[Physical quantity readout data]
++++++++++

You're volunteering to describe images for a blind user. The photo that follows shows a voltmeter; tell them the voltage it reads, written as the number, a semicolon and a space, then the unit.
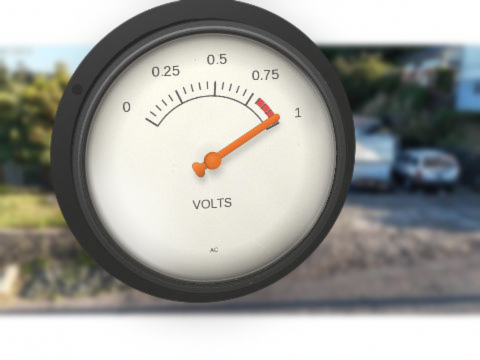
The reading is 0.95; V
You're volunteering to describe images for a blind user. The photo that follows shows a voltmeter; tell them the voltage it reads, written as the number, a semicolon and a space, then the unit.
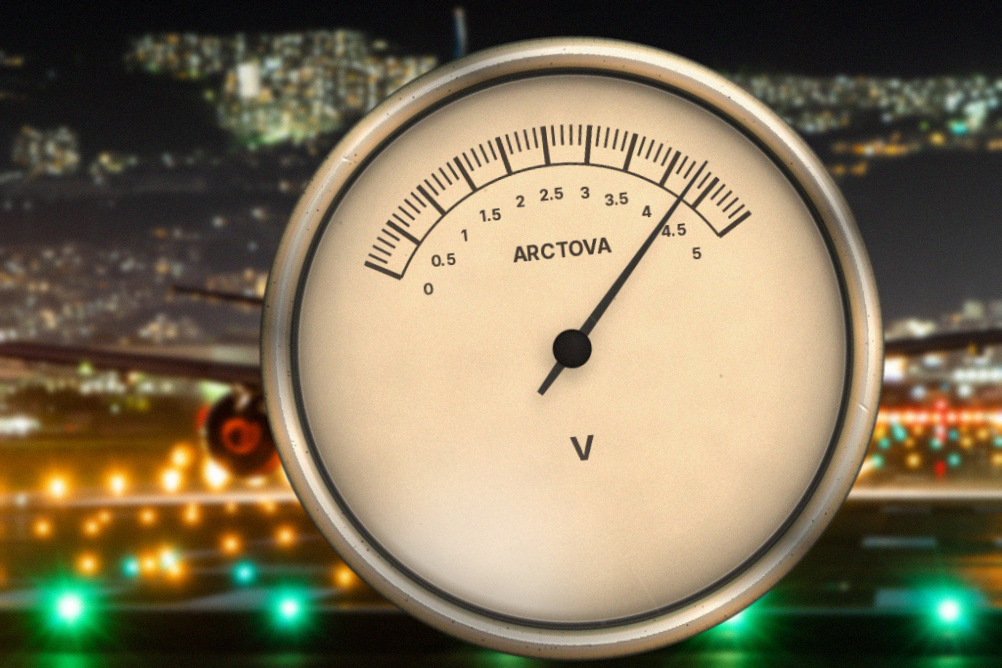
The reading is 4.3; V
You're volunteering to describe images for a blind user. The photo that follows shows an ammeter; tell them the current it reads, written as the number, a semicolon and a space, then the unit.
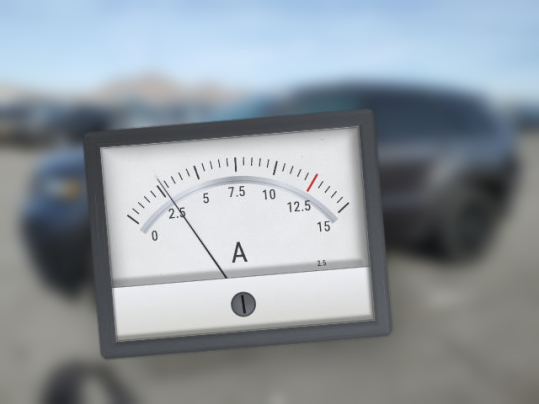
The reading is 2.75; A
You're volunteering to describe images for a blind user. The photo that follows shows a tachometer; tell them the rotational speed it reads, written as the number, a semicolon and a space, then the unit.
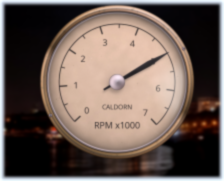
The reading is 5000; rpm
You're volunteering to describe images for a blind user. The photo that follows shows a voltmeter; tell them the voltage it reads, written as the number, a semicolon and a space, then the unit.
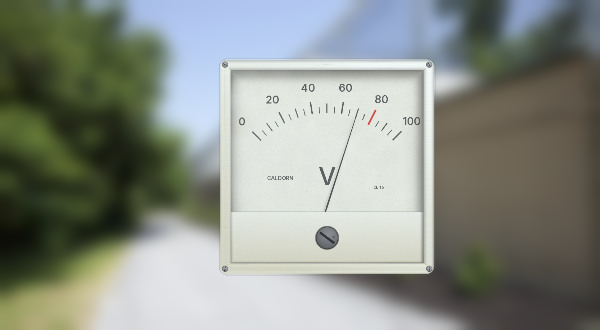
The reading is 70; V
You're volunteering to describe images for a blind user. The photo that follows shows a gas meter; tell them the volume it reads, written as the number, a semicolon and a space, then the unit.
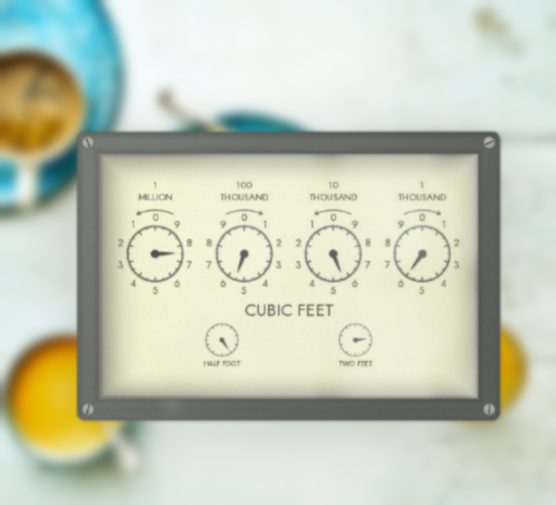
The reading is 755600; ft³
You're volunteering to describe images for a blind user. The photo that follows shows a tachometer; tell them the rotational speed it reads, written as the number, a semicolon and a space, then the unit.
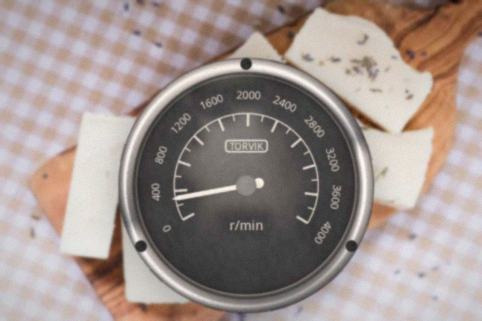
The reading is 300; rpm
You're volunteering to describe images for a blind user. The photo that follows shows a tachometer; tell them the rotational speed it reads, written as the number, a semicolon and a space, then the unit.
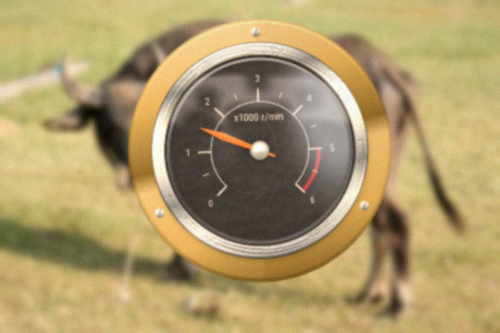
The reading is 1500; rpm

++++++++++

> [Problem details] Count the lines above that contain the word "reading", treating uppercase and lowercase letters as different. Give only the number.

> [Solution to the problem] 8